Each Passover, Jews retell the story of the exodus from Egypt—a story of a people emerging from slavery to freedom and from oppression to liberty. The Passover story gives us pause to reflect upon a spiritual adventure that began with Moses and ended in the promised land of Israel.
The roots of contemporary Judaism and Christianity lie deep in the Passover story of the Jews’ seemingly insurmountable victory over a vastly superior enemy, a tale of wandering in the wilderness and of redemption with God’s 10 Commandments.
The exodus from Egypt seemed impossible. Yet, somehow the Jews survived. The story echoes from one era of history to another in which enemies of the Jewish people attempted to annihilate them. Time after time, the Jews have been defeated, evicted and enslaved. Yet, each time, they manage to survive as a people. Repeatedly they return to Israel from the Diaspora.
The rallying cry at each Passover Seder is, “Next Year in Jerusalem.” Jews are bound to retell the Passover story each year as though it is happening to them. And, all too often, persecution does crop up in new generations.
Humans can be particularly wicked with each other. Three thousand years ago, Moses pleaded with Pharaoh to free his people from persecution and slavery. The ten plagues that followed forced him to release the Jews. Yet even after the worst plague of all, the destruction of the firstborn of Egypt, Pharaoh pursued the Jews into the Red Sea where his soldiers were swept away.
Evil can be as powerful a motivator as love. During the Spanish Inquisition, suspected Jews were imprisoned, tortured and put to death. Nazi Germany systematically annihilated millions of Jews.
Yet, our cycles of survival and restoration over thousands of years give us hope. Like Easter, Passover occurs each year in the springtime—a season associated with rebirth. Symbols of death and rebirth are woven into Passover traditions from sacrificial lambs to the presence of an egg on the seder plate. While the overriding message of Passover is freedom, gratitude and spiritual devotion—the concept of renewal is strong as well and encourages us to observe the holiday in ways that will promote justice, kindness and renewal for others in each new generation.

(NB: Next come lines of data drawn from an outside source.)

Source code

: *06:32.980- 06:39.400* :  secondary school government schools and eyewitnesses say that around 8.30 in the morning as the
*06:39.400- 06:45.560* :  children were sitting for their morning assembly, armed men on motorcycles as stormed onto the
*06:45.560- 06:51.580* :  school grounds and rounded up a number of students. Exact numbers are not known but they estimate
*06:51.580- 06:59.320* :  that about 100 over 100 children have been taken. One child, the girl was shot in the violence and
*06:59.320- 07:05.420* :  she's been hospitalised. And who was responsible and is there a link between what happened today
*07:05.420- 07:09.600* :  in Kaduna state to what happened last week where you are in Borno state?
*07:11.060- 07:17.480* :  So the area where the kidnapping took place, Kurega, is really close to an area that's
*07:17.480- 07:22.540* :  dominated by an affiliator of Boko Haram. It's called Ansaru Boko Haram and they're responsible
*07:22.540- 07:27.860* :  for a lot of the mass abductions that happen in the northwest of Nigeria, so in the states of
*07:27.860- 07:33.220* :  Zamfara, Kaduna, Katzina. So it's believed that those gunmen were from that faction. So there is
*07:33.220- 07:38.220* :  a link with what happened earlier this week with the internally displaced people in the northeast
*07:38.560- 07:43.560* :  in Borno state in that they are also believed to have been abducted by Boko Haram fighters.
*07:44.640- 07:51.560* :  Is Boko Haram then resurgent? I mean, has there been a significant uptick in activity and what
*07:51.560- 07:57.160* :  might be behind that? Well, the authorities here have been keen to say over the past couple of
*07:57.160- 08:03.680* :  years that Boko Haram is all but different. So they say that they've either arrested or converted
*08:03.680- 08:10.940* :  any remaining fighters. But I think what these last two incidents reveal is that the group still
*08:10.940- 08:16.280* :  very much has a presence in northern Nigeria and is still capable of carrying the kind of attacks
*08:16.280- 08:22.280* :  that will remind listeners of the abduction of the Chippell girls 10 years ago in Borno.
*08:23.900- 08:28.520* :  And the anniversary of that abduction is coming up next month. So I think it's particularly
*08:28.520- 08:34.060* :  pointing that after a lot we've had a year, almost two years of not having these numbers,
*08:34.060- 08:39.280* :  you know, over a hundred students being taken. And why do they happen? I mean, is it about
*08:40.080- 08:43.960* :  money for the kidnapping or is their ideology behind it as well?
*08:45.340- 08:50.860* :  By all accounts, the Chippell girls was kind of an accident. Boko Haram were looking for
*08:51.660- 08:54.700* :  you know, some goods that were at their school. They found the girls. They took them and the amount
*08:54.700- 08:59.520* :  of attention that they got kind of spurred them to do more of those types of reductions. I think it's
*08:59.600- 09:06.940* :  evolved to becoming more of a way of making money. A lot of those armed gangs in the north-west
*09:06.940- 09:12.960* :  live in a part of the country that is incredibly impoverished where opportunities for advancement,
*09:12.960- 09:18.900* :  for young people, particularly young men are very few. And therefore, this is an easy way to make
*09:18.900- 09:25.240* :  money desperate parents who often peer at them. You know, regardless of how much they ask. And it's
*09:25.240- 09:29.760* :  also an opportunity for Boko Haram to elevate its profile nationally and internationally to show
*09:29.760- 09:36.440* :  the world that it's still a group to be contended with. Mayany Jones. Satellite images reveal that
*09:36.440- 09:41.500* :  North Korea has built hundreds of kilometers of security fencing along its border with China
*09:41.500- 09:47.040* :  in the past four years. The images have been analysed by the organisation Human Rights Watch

As we try to experience the exodus afresh—and look for ways to promote justice and encourage freedom—we are reminded that even the reality of the Holocaust’s horror was not sufficient to repel all of humanity from continuing acts of genocide. Since the Holocaust, we have experienced mass murder and ethnic cleansing in Cambodia, Bosnia, Rwanda and Darfur. Anti-Semitism itself again is growing throughout the world. Why don’t we learn? When will it end?
During this Passover—and during this Easter if you are a Christian—I hope that we all can recommit ourselves to compassion, justice, freedom and the basic goodwill and acceptance we must learn in daily life.
Our shared hope for freedom lies in our unity in the face of hatred and intolerance. Instead of waiting for a miracle, let us create our own. Let each of us retell the story of the Passover as though we are personally a part of it. Moreover, as we retell the Passover story (and as Christians celebrate Easter), we can place ourselves in solidarity with current victims of genocide, slavery and intolerance. We have the power to defy fanaticism. We have the courage to fight for freedom.
Humans are not God—but we do have the power of choice. We can use our lives to help enslave—or to liberate. As we enjoy Passover and Easter this spring with our families, let us pause for a moment to ask what each of us can do to eradicate the evil that surrounds us. The rebirth of this spirit is the true meaning of Passover.